Major cryptocurrencies such as Ethereum, XRP, and Dogecoin also recorded significant price drops. In addition to selling pressure, data shows that long position liquidations in the past 24 hours reached billions of dollars, indicating high market volatility.
Despite the downtrend, some market participants still took advantage of the correction to accumulate assets. This suggests that interest in crypto has not completely disappeared, especially among long-term investors who still see potential for recovery.
Market Pressure Driven by Global Liquidity Conditions
Some analysts believe that the decline in crypto prices is not solely due to internal factors within the crypto ecosystem, but also to broader global economic dynamics.
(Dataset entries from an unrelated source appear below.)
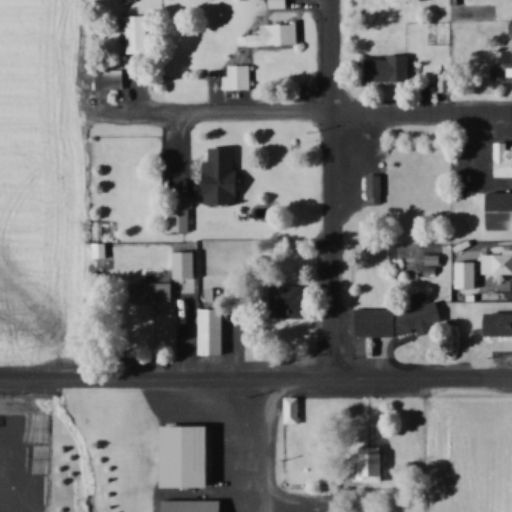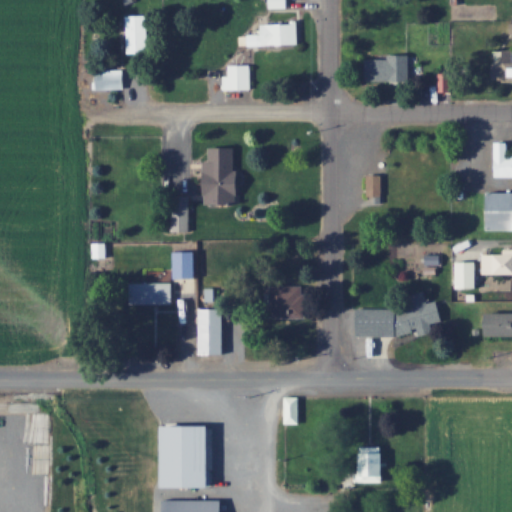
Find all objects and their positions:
building: (279, 3)
building: (137, 33)
building: (277, 33)
building: (387, 67)
building: (503, 67)
building: (239, 77)
building: (110, 79)
road: (297, 113)
building: (503, 158)
building: (222, 176)
building: (376, 184)
road: (335, 189)
building: (499, 210)
building: (102, 250)
building: (497, 262)
building: (467, 273)
building: (168, 282)
building: (288, 301)
building: (401, 318)
building: (498, 323)
building: (214, 331)
road: (256, 378)
building: (294, 411)
building: (242, 429)
crop: (470, 455)
building: (373, 465)
building: (34, 467)
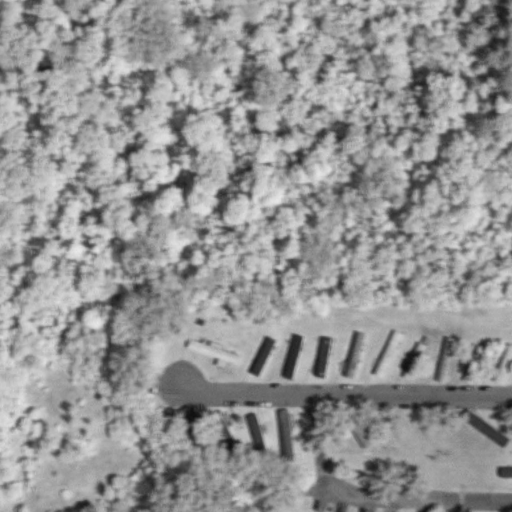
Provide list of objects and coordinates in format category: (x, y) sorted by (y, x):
building: (218, 351)
building: (268, 353)
building: (392, 353)
building: (357, 354)
building: (295, 355)
building: (448, 359)
building: (418, 360)
building: (478, 363)
building: (506, 367)
road: (329, 391)
building: (392, 428)
building: (362, 431)
building: (422, 431)
building: (290, 434)
road: (375, 494)
road: (455, 504)
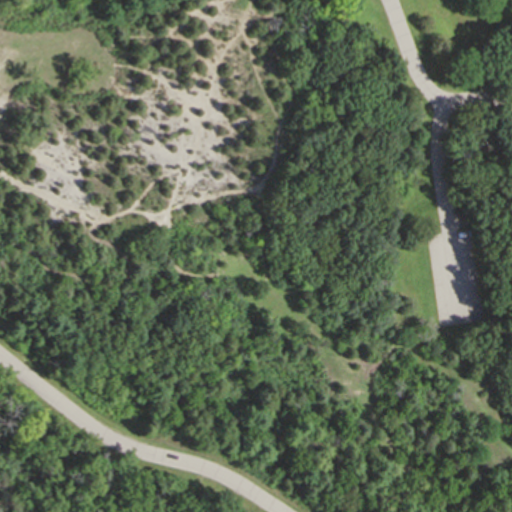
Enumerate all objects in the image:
road: (425, 87)
road: (445, 212)
park: (256, 255)
road: (19, 264)
parking lot: (454, 280)
road: (412, 338)
road: (132, 449)
road: (53, 474)
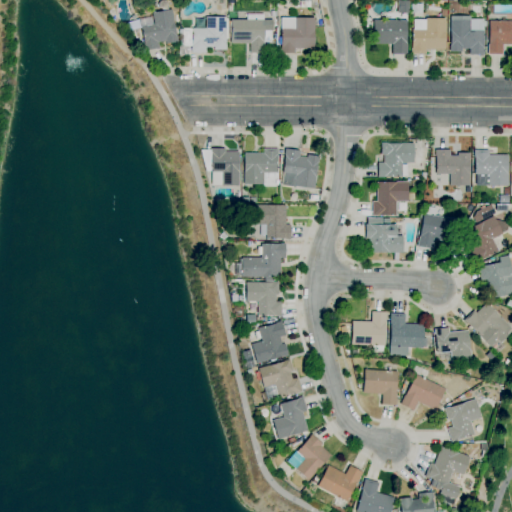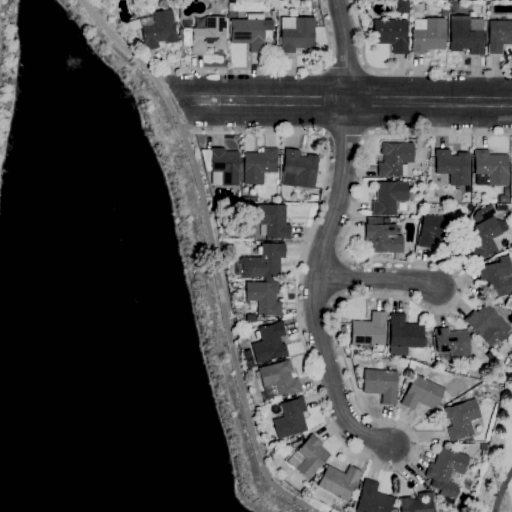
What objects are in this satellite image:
building: (402, 6)
building: (443, 11)
building: (156, 29)
building: (158, 29)
road: (113, 32)
building: (251, 32)
road: (325, 32)
building: (248, 33)
building: (294, 33)
building: (296, 34)
building: (389, 34)
building: (389, 34)
building: (464, 34)
building: (465, 34)
building: (203, 35)
building: (425, 35)
building: (427, 35)
building: (497, 35)
building: (203, 36)
building: (498, 36)
road: (345, 50)
road: (346, 67)
road: (243, 68)
road: (404, 68)
road: (268, 101)
road: (429, 101)
road: (189, 123)
building: (393, 159)
building: (394, 159)
building: (257, 165)
building: (221, 166)
building: (259, 166)
building: (451, 166)
building: (222, 167)
building: (453, 167)
building: (297, 169)
building: (488, 169)
building: (489, 169)
building: (298, 170)
building: (511, 171)
building: (511, 172)
building: (387, 197)
building: (389, 197)
building: (503, 198)
building: (247, 199)
building: (482, 213)
building: (480, 214)
building: (269, 220)
building: (373, 220)
building: (272, 221)
building: (436, 228)
building: (432, 230)
building: (380, 236)
building: (484, 236)
building: (484, 237)
building: (384, 239)
building: (260, 262)
building: (262, 263)
building: (496, 277)
building: (495, 278)
road: (377, 280)
road: (315, 288)
road: (224, 295)
building: (262, 297)
building: (264, 297)
building: (509, 303)
building: (486, 325)
building: (487, 326)
building: (367, 330)
building: (369, 332)
building: (402, 335)
building: (404, 335)
building: (450, 342)
building: (267, 343)
building: (269, 343)
building: (452, 345)
building: (489, 355)
building: (248, 359)
building: (248, 372)
building: (278, 378)
building: (277, 380)
building: (379, 384)
building: (380, 385)
road: (353, 393)
building: (420, 393)
building: (421, 393)
building: (289, 418)
building: (290, 419)
building: (459, 419)
building: (461, 419)
building: (482, 447)
building: (307, 457)
building: (308, 457)
park: (497, 459)
building: (444, 470)
building: (445, 471)
building: (337, 481)
building: (338, 481)
road: (500, 490)
railway: (507, 497)
building: (371, 499)
building: (372, 499)
building: (416, 503)
building: (417, 503)
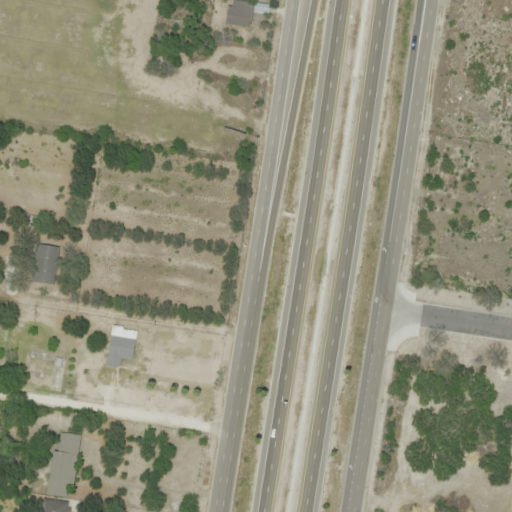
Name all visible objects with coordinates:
building: (242, 12)
building: (161, 56)
road: (287, 145)
road: (259, 256)
road: (303, 256)
road: (343, 256)
road: (392, 256)
building: (42, 264)
building: (461, 325)
building: (119, 346)
building: (462, 354)
building: (62, 465)
building: (53, 506)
Shifts in monetary policy, movements in the bond market, and changes in interest rates are among the factors influencing demand for risk assets, including crypto.
Global liquidity conditions remain a key indicator for investors when assessing the next phase of the digital asset market.
Stablecoin Role and Tether’s Dominance
Amid market pressure, demand for stablecoins such as USDT remains strong. Tether’s latest report shows continued growth in USDT supply and the scale of its reserves, including exposure to U.S. government debt securities.
Stablecoin dominance is seen as one of the elements helping maintain stability in the crypto ecosystem, especially during market downturns.
Overall, the current market condition reflects a consolidation phase following a strong rally earlier this year.
Although short-term sentiment remains negative, macroeconomic developments and the role of assets like stablecoins continue to be important factors that may influence the market’s direction in the coming months.